> **SET OF TASKS**:
a. From the forum thread on a diabetes diagnosis, extract everything from "I cannot consider" down to "be a problem.".
b. Answer these questions using the forum thread on a diabetes diagnosis:
(i) What blood sugar reading did Elle321 get on testing for the first time?
(ii) For how many years has Maz2's friend been Type 2?
(iii) According to Elle321, what did the nurse say about shellfish?

> **PASSAGE PROVIDED**:
╔══

Thank you. I got a bit panicked then.


----------



## Maz2

Welcome to the Forum Elle 321. I am sorry to hear about your diagnosis.

I joined last week after being told that, although I am not Type 2 or pre-diabetic, I only have about 0.1 leeway and really have to make changes.  I only found out because I had been involved in medical research and the researchers had been checking cholesterol, triglycerides and fructose levels. They did not like the latter and alerted the GP. She did an HBAc1 test and dropped the bombshell on me. I had no idea although, having been on here for a week or so, although I thought I was having a healthy diet, it turns out not so healthy as loaded with carbs.  

I felt as though I had been kicked in the stomach and felt sick for a couple of days so I can only imagine how you must feel.  I think what is scary is that so many people have no idea.  A friend of mine has been Type 2 for 10 years and he had no symptoms so no idea at all until he was diagnosed.  He had had heart problems so the GP would have checked him regularly, hence him finding out. 

I cannot consider myself an expert on any of this but I was surprised to hear that fruit juice is OK as I thought that was full of sugar.  I cannot really understand either why shellfish would be a problem.

I hope you find this Forum useful. I am finding the advice and support absolutely wonderful and it is making me feel so much better.


----------



## Mark Parrott

Fruit juice is full of sugar & is not OK. Shellfish, on the other hand, are fine.


----------



## Elle321

Maz2, I'm glad I'm not the only one feeling that way. I knew the nurse was taking utter nonsense but when I challenged her about fruit juice which I knew was a no-no, her response was 'that's good sugar' and the shellfish 'it's full of bad fat' utter nonsense. I left there not knowing what to do. No advice, no explanations just 'see you in 3 months' I'm pretty sure she wasn't trained and handed me the wrong sheet. I'm struggling with lowering the carbs. As in I'm scared to eat them now. Testing my blood sugar for the first time today and finding it was 17.1 hasn't helped. In fact, I feel guilty eating even when I'm starving hungry. I'm following a low GI diet and hoping this, the metformin and increasing exercise start to help. This forum has been a lifesaver for me and I hope you're feeling better and getting your head around it. I'm finding it all pretty hard.

╚══

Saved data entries

╔══

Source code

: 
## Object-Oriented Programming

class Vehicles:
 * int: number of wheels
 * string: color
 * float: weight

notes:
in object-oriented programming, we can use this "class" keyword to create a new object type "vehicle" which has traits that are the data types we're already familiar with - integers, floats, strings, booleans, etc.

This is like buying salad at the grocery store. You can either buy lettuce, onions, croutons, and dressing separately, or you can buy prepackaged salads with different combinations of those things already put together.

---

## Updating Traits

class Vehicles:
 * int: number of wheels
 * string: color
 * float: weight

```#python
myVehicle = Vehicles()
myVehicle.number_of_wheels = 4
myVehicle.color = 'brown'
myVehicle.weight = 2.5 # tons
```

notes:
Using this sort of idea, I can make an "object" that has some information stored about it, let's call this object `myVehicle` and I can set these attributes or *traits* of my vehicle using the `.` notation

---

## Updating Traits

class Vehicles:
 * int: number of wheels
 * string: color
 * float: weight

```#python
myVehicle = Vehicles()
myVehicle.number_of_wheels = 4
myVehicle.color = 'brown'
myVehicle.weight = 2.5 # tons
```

╚══

> **ANSWER LIST**:
a.
I cannot consider myself an expert on any of this but I was surprised to hear that fruit juice is OK as I thought that was full of sugar.  I cannot really understand either why shellfish would be a problem.

b.
(i) 17.1
(ii) 10 years
(iii) That it's full of bad fat.